Verilen metin -
# # # #
Ortadoğu gelişmeleri
Bültenimizi geçen hafta Ortadoğu bölgesinde yaşanan önemli gelişmelerin ana başlıkları ile açıyoruz.
Hayfa – Fars körfezi demiryolu, yüzyılın anlaşması adlı kumpasın iktisadi açıdan tehlikeli boyutunun simgesi,
Yemen’de Suud ittifakında çatlakların belirmesi,
Arabistan ve Fars körfezi ülkeleri arasındaki toprak anlaşmazlığı,
Bugünkü bültenimizin üç önemli Ortadoğu gelişmesini oluşturuyor.
Geçen hafta Filistin gelişmeleri, Amerika devletinin Ortadoğu bölgesi için kurduğu ve yüzyılın anlaşması adını verdiği kumpasın bazı yeni boyutlarının ifşa edilmesinin etkisi altında kaldı.
# # # #
Verilen bilgiler -
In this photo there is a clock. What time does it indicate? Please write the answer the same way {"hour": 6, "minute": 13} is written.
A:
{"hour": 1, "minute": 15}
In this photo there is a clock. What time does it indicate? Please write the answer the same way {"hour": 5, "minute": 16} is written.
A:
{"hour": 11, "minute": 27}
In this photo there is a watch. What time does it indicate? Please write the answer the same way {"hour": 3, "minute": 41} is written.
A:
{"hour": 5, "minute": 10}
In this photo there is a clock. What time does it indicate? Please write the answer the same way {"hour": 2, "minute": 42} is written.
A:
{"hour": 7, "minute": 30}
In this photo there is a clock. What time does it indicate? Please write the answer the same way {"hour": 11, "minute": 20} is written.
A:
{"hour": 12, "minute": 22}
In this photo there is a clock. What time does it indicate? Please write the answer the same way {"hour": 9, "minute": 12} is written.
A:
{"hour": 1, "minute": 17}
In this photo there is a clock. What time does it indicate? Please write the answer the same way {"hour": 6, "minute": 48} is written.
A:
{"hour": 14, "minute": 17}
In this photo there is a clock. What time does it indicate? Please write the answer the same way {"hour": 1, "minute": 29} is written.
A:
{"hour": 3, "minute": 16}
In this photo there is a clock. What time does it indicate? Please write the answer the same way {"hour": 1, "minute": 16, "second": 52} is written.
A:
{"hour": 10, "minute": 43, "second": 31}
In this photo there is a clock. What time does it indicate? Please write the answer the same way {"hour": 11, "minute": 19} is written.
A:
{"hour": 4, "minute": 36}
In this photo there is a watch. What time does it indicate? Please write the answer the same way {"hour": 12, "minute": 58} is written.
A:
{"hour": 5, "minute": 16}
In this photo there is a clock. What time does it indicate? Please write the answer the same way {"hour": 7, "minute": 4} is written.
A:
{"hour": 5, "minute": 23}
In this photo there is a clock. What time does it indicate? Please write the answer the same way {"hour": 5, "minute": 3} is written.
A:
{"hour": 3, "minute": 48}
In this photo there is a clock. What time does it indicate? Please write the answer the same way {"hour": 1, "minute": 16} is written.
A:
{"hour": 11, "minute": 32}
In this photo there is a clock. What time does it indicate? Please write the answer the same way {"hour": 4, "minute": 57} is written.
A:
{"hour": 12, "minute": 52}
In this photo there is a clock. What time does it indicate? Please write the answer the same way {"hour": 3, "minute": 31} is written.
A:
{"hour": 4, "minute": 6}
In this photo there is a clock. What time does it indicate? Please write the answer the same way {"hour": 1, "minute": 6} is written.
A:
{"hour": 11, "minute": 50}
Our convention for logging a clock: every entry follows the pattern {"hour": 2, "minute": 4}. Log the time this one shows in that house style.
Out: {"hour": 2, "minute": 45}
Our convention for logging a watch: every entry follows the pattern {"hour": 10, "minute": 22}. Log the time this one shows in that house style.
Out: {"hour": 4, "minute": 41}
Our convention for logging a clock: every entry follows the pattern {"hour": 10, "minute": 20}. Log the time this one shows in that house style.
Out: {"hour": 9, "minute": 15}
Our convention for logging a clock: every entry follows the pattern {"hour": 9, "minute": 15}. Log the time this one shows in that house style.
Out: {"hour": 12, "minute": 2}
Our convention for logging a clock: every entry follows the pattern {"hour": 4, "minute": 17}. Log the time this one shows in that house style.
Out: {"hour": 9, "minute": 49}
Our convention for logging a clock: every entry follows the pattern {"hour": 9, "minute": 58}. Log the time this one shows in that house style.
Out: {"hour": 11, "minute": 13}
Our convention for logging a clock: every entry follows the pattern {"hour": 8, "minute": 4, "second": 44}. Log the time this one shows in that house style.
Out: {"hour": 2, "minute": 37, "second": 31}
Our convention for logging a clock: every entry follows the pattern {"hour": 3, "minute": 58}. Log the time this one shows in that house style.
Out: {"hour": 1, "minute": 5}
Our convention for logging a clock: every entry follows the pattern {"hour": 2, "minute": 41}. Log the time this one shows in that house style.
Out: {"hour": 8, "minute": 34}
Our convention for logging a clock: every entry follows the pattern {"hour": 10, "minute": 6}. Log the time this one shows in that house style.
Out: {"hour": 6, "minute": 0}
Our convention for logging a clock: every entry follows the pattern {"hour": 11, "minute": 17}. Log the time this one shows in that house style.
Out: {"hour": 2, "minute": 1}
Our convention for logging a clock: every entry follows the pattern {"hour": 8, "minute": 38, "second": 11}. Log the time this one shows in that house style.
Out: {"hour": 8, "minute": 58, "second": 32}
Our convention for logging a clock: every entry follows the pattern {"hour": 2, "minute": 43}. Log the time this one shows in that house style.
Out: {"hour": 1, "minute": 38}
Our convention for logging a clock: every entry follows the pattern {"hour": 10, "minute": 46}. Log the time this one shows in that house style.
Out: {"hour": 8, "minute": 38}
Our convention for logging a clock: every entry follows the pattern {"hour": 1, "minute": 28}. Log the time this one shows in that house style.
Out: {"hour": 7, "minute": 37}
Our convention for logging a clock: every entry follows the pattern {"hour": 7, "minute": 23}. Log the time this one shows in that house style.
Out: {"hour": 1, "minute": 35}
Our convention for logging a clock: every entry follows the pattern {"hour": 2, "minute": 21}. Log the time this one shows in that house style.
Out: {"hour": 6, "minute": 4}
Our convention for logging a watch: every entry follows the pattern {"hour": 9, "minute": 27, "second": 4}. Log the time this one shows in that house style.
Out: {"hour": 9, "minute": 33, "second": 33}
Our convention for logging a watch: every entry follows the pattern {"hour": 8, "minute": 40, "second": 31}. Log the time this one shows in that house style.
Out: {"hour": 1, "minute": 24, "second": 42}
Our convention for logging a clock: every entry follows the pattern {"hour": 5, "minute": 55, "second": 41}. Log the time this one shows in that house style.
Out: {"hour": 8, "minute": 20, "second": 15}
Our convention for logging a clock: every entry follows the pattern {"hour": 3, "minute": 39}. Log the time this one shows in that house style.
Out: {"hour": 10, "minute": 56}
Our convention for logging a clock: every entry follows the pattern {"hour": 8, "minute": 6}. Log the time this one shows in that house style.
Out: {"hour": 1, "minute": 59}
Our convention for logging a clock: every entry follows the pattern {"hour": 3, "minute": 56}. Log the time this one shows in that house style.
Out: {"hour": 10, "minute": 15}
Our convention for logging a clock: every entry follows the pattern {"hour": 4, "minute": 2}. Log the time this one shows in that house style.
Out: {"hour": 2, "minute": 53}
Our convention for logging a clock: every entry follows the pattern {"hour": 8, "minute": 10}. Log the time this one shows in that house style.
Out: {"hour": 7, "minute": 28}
# # # #
Alıştırma koşulları -
A. Ortadoğu gelişmeleri metnini eksiksiz olarak aynen tekrarla.
B. Kayıtlarda "watch" sözcüğünü içeren kaç satır bulunduğunu belirt; büyük-küçük harf ayrımı dikkate alınır. Yalnızca sayıyı yaz.
Metin ve kayıtlar birbirinden bağımsız iki ayrı malzemedir.

Yanıtlar -
A.
Ortadoğu gelişmeleri
Bültenimizi geçen hafta Ortadoğu bölgesinde yaşanan önemli gelişmelerin ana başlıkları ile açıyoruz.
Hayfa – Fars körfezi demiryolu, yüzyılın anlaşması adlı kumpasın iktisadi açıdan tehlikeli boyutunun simgesi,
Yemen’de Suud ittifakında çatlakların belirmesi,
Arabistan ve Fars körfezi ülkeleri arasındaki toprak anlaşmazlığı,
Bugünkü bültenimizin üç önemli Ortadoğu gelişmesini oluşturuyor.
Geçen hafta Filistin gelişmeleri, Amerika devletinin Ortadoğu bölgesi için kurduğu ve yüzyılın anlaşması adını verdiği kumpasın bazı yeni boyutlarının ifşa edilmesinin etkisi altında kaldı.

B. 5